The European Securities and Markets Authority launched a consultation on January 4 seeking feedback from stakeholders about the need to amend the regulatory technical standards (RTS) concerning pre- and post-trade transparency and data reporting requirements for a pilot regime based on blockchain technology.
This pilot regime for market infrastructures based on distributed ledger technology (DLT) (“the DLT Pilot”) aims at developing the trading and settlement of ‘tokenized’ securities. According to ESMA, the DLT Pilot will “enable market participants as well as EU regulators to gain experience on new opportunities and issues raised by DLT while ensuring financial stability, investor protection and market integrity.”
The DLT Pilot is not yet finalized, but the European Parliament and the Council reached an agreement in November 2021, and legislators are expected to sign off the proposal during the first quarter of 2022. The DLT Pilot would start applying 9 months after the publication of the regulation, this means that the program may not effectively start until 2023.
The DLT pilot introduces three categories of DLT market infrastructures (DLT MI): DLT Multilateral Trading Facilities (DLT MTF), DLT Trading and Settlement Systems (DLT TSS) and DLT Settlement Systems (DLT SS).
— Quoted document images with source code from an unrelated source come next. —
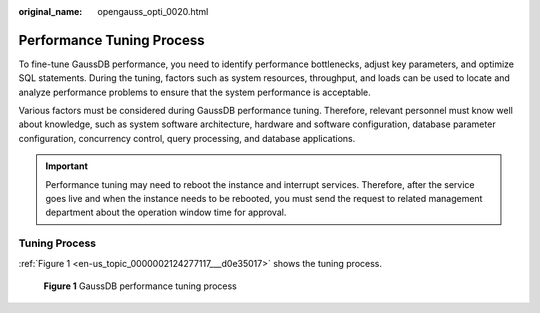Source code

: :original_name: opengauss_opti_0020.html

.. _opengauss_opti_0020:

Performance Tuning Process
==========================

To fine-tune GaussDB performance, you need to identify performance bottlenecks, adjust key parameters, and optimize SQL statements. During the tuning, factors such as system resources, throughput, and loads can be used to locate and analyze performance problems to ensure that the system performance is acceptable.

Various factors must be considered during GaussDB performance tuning. Therefore, relevant personnel must know well about knowledge, such as system software architecture, hardware and software configuration, database parameter configuration, concurrency control, query processing, and database applications.

.. important::

   Performance tuning may need to reboot the instance and interrupt services. Therefore, after the service goes live and when the instance needs to be rebooted, you must send the request to related management department about the operation window time for approval.

Tuning Process
--------------

:ref:`Figure 1 <en-us_topic_0000002124277117___d0e35017>` shows the tuning process.

.. _en-us_topic_0000002124277117___d0e35017:

.. figure:: /_static/images/en-us_image_0000002088677854.png
   :alt: **Figure 1** GaussDB performance tuning process

   **Figure 1** GaussDB performance tuning process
The permission to operate a DLT MI may come in addition to an authorization as a Central Securities Depositary or as an investment firm (or regulated market), or can be granted to new entrants that will have to meet the relevant MiFID II requirements.
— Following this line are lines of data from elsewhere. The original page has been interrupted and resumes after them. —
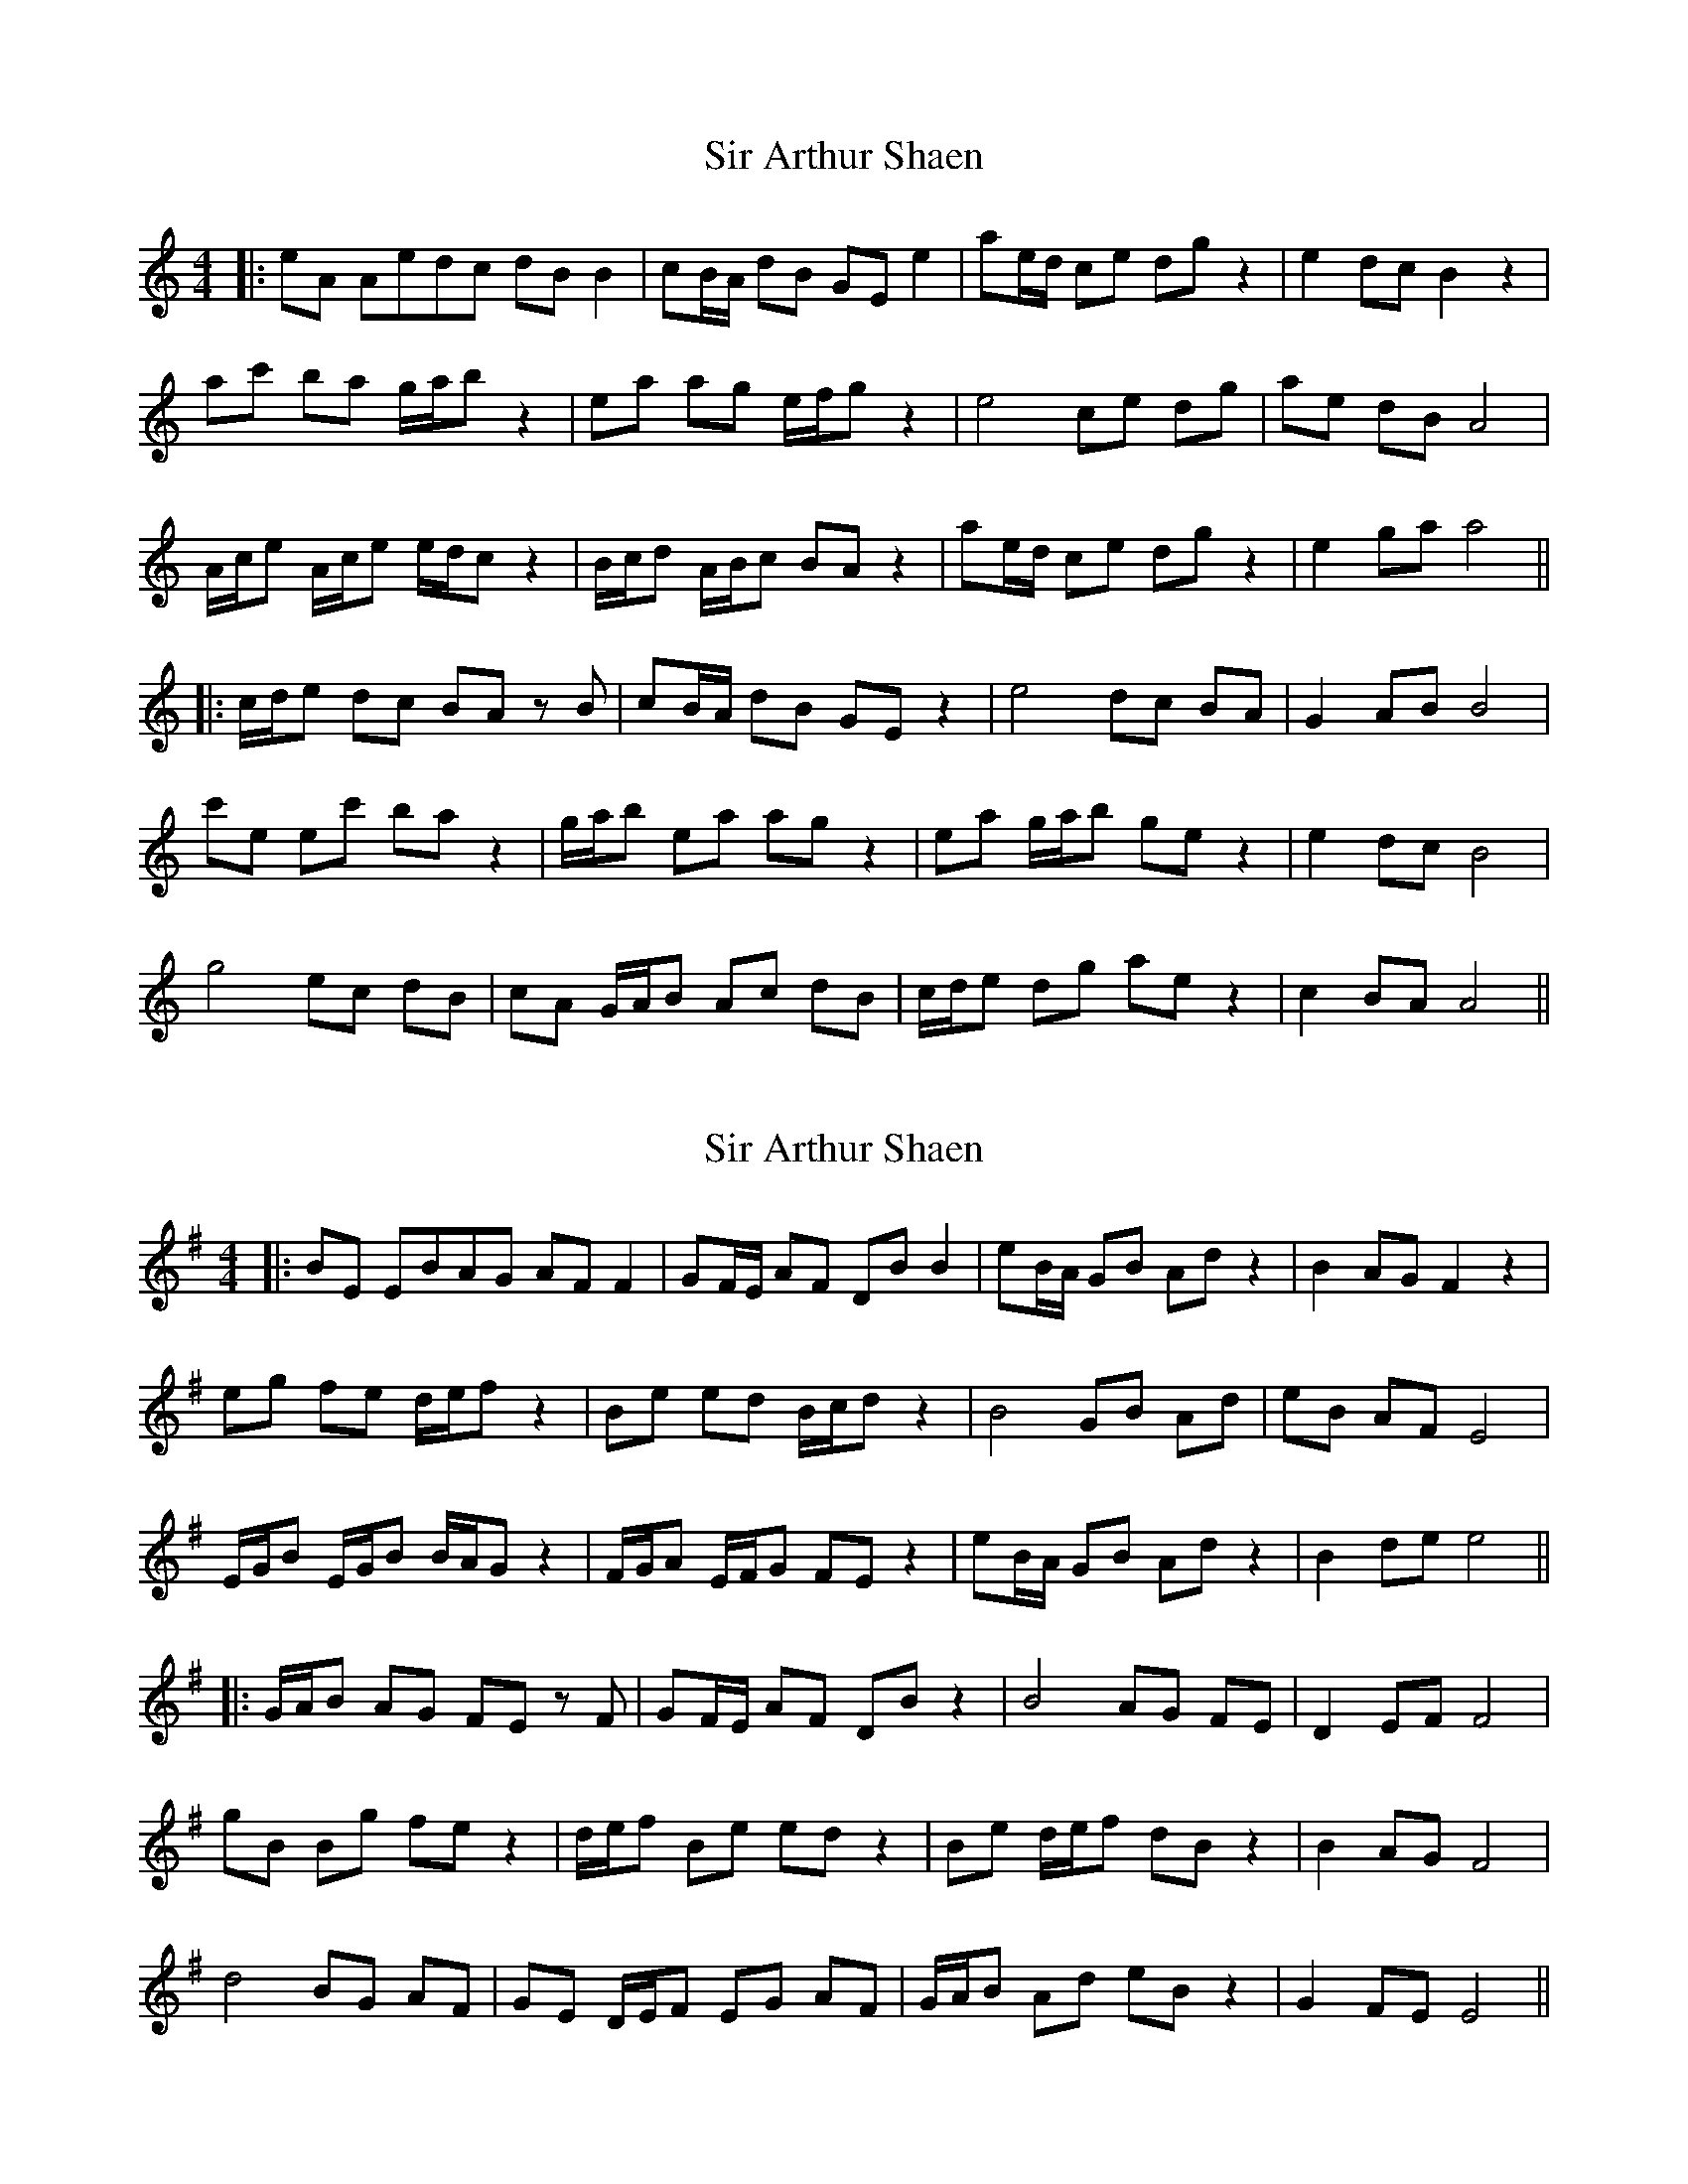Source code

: X: 1
T: Sir Arthur Shaen
Z: JACKB
S: https://thesession.org/tunes/12614#setting21221
R: reel
M: 4/4
L: 1/8
K: Amin
|:eA Aedc dB B2|cB/A/ dB GE e2|ae/d/ ce dg z2|e2 dc B2 z2|
ac' ba g/a/b z2|ea ag e/f/g z2|e4 ce dg|ae dB A4|
A/c/e A/c/e e/d/c z2|B/c/d A/B/c BA z2|ae/d/ ce dg z2|e2 ga a4||
|:c/d/e dc BA zB|cB/A/ dB GE z2|e4 dc BA|G2 AB B4|
c'e ec' ba z2|g/a/b ea ag z2|ea g/a/b ge z2|e2 dc B4|
g4 ec dB|cA G/A/B Ac dB|c/d/e dg ae z2|c2 BA A4||
X: 2
T: Sir Arthur Shaen
Z: JACKB
S: https://thesession.org/tunes/12614#setting23919
R: reel
M: 4/4
L: 1/8
K: Emin
|:BE EBAG AF F2|GF/E/ AF DB B2|eB/A/ GB Ad z2|B2 AG F2 z2|
eg fe d/e/f z2|Be ed B/c/d z2|B4 GB Ad|eB AF E4|
E/G/B E/G/B B/A/G z2|F/G/A E/F/G FE z2|eB/A/ GB Ad z2|B2 de e4||
|:G/A/B AG FE zF|GF/E/ AF DB z2|B4 AG FE|D2 EF F4|
gB Bg fe z2|d/e/f Be ed z2|Be d/e/f dB z2|B2 AG F4|
d4 BG AF|GE D/E/F EG AF|G/A/B Ad eB z2|G2 FE E4||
One important point on the agreement reached by the parliament and the council is that the regulation has to be technologically neutral and avoid references to a specific type of DLT. This, in theory, leaves the door open for permissionless DTLs, as long as these comply with the requirements for DLT MI.
The reason to launch this DLT pilot is because despite crypto assets being one of the major applications of blockchain technology in finance, the existing provisions in EU legislation may prevent the use of DLT. This initiative, according to ESMA, will facilitate the creation of an EU framework that will enable markets in crypto assets and the wider use of DLT in financial services.
The European Union is betting strongly on the use of blockchain technology and DLT because regulators see this technology as a trigger for other innovations. After losing the competition for cloud computing and online platforms, which has been dominated by U.S. firms, EU policymakers have seen in blockchain the opportunity to gain a competitive leg up in another important technological race.
The DLT pilot and this consultation on RTS are part of a much bigger package of measures proposed by the European commission to support the potential of digital finance. Two other important instruments are the Markets in Crypto-assets Regulation (MiCA), which may be approved in 2022, and the Digital Operational Resilience Act (DORA). MiCA will apply to any person providing crypto asset services or issuing crypto assets in Europe. It will also apply to central bank digital currencies (CBDC) and stablecoins. While MiCA contains a number of requirements that issuers of tokens and cryptocurrencies will have to follow to comply with the law, the good news is that the EU adopted a very permissive approach. Amendments to the proposal are expected during the parliamentary process, especially requirements that may be burdensome for startups and smalls firms, compared to the incumbent financial institutions, but the proposal has a good chance of being approved.
ESMA’s consultation will close on March 4, and if the EU regulator considers it necessary to change the RTS for transparency and data requirements, it will publish a proposal that will also be subject to public consultation before submitting the final draft to the European Commission.